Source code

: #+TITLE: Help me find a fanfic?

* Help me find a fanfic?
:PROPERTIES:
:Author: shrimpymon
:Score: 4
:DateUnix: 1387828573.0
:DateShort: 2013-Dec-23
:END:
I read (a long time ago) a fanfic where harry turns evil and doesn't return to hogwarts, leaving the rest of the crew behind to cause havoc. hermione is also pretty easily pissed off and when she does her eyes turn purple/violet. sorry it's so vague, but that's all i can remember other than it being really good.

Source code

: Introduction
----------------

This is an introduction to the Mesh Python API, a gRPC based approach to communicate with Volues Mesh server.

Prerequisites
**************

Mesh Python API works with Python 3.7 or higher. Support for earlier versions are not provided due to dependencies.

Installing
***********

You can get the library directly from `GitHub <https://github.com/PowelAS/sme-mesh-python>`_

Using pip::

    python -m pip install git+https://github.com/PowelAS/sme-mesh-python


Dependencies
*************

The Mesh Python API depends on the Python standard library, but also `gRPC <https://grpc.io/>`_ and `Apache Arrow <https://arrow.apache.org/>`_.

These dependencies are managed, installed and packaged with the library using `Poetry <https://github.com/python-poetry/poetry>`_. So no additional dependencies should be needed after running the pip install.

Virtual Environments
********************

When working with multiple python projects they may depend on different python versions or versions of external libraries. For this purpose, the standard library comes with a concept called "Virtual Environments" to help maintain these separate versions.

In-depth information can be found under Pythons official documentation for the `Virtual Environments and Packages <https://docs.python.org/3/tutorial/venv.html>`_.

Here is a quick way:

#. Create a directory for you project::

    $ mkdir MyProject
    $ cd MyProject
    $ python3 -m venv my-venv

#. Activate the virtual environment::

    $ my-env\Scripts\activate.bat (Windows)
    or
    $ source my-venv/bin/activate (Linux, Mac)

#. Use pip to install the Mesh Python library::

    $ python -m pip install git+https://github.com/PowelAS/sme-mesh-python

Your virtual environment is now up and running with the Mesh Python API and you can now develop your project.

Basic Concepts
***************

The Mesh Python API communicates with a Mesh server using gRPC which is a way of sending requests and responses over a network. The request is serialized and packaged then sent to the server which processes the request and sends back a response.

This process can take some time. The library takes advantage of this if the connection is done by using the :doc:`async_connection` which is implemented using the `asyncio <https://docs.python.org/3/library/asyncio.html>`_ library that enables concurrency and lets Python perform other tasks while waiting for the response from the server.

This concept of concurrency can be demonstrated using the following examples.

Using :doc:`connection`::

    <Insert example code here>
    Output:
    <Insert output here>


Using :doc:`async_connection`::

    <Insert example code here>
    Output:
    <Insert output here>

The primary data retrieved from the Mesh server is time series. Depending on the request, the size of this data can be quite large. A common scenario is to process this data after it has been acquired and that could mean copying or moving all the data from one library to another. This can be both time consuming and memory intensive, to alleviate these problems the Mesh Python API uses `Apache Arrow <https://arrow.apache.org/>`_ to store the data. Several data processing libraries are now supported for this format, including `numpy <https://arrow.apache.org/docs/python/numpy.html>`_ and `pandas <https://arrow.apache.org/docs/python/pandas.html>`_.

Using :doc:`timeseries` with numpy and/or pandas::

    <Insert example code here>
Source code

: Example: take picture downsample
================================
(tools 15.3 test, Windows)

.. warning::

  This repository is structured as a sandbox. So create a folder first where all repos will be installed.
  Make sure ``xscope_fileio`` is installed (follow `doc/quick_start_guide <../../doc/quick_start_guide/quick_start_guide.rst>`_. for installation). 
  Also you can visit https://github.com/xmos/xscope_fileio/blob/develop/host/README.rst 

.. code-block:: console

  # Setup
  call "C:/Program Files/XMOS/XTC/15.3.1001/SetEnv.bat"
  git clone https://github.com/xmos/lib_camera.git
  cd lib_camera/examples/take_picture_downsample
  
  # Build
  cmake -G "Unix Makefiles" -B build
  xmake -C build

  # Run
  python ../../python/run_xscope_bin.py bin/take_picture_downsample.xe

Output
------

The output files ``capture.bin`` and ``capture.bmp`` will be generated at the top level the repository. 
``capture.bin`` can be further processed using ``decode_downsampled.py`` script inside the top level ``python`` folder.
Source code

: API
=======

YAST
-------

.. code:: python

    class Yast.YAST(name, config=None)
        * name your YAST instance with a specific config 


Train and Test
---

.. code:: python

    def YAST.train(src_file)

= = = = = = =

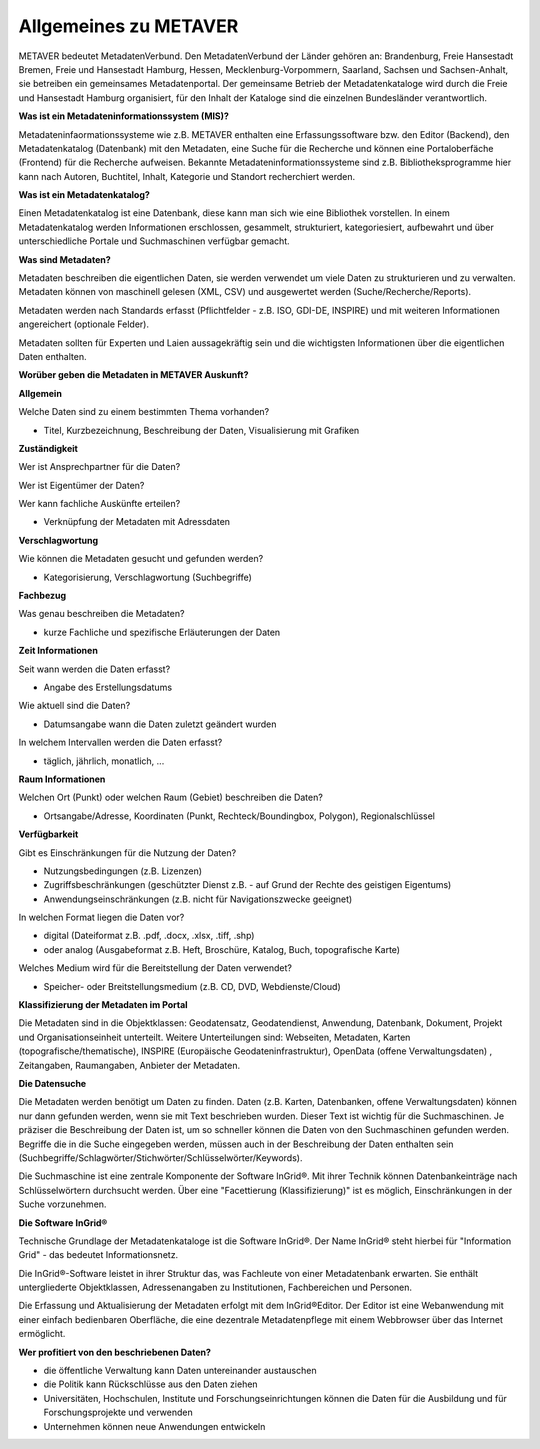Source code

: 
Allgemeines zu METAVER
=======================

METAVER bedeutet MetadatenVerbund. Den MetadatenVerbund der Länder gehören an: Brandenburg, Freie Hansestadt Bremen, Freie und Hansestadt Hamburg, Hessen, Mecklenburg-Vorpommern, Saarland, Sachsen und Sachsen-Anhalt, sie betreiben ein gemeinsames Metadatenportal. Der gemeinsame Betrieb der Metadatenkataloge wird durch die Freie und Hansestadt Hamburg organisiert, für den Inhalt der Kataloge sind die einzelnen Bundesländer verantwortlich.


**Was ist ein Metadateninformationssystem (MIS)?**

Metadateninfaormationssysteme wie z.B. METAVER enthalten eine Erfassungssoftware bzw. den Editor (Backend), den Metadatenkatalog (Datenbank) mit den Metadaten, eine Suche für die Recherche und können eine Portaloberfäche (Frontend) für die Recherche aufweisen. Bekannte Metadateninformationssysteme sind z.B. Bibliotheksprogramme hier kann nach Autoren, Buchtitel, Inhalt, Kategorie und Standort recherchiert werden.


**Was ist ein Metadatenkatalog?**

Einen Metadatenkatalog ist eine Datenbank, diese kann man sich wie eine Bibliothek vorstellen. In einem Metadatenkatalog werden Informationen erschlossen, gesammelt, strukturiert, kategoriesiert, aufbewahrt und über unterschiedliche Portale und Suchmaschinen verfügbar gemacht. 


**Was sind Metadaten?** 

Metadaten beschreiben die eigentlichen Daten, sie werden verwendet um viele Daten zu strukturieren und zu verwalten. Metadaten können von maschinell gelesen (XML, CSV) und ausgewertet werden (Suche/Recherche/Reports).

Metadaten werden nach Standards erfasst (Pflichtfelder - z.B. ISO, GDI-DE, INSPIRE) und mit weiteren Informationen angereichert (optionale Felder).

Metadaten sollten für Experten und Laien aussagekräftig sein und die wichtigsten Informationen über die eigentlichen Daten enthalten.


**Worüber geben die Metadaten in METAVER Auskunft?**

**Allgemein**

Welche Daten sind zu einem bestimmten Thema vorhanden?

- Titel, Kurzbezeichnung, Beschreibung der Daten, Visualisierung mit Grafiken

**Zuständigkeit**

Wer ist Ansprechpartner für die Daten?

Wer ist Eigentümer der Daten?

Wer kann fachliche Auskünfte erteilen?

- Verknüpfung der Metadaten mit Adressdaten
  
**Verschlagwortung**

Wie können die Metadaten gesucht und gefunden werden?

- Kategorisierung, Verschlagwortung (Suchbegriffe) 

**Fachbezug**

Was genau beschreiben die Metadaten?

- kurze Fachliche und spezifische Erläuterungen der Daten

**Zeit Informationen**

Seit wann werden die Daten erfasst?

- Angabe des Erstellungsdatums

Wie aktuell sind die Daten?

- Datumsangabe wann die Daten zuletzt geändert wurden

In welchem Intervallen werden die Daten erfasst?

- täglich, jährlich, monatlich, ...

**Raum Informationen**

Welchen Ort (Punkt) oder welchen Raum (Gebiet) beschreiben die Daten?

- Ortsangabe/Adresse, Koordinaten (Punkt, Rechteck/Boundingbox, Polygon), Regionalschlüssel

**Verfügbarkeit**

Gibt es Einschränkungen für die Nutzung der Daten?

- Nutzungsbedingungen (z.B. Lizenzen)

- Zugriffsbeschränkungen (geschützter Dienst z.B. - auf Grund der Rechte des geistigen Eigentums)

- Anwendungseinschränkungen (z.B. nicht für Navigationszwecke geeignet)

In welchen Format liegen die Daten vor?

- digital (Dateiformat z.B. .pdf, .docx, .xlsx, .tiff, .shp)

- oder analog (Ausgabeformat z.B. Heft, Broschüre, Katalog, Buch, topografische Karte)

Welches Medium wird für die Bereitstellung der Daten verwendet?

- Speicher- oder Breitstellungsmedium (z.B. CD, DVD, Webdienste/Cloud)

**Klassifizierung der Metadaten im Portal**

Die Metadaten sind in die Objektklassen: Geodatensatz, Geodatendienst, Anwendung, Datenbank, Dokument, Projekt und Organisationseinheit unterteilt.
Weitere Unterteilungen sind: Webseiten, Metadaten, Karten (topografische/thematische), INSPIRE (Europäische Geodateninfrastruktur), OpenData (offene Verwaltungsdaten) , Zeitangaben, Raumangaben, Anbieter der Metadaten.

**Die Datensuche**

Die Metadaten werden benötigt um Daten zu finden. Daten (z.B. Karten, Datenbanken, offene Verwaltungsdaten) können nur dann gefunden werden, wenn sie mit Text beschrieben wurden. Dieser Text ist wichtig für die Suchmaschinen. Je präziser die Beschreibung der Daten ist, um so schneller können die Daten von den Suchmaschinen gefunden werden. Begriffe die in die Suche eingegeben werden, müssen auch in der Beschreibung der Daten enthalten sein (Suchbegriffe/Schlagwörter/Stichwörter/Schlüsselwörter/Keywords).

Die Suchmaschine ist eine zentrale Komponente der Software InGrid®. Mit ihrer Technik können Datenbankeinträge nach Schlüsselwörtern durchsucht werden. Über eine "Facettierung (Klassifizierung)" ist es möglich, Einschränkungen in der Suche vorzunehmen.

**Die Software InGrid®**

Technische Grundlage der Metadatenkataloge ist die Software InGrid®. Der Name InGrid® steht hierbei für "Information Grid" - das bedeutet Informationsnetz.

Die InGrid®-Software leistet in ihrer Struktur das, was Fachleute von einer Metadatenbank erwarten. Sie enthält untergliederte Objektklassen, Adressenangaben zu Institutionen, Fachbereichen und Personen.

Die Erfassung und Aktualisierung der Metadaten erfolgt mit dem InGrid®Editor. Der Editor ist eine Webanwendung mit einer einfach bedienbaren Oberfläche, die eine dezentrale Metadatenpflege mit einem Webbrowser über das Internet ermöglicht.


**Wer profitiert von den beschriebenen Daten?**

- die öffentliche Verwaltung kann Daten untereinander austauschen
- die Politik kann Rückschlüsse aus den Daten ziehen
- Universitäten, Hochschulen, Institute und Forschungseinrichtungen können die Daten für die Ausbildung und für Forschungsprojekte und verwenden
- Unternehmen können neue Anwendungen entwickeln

= = = = = = =

- [Work required]:
Scan the material above line by line and report how many lines contain the word "folder", nothing further.

- [Final answer]:
2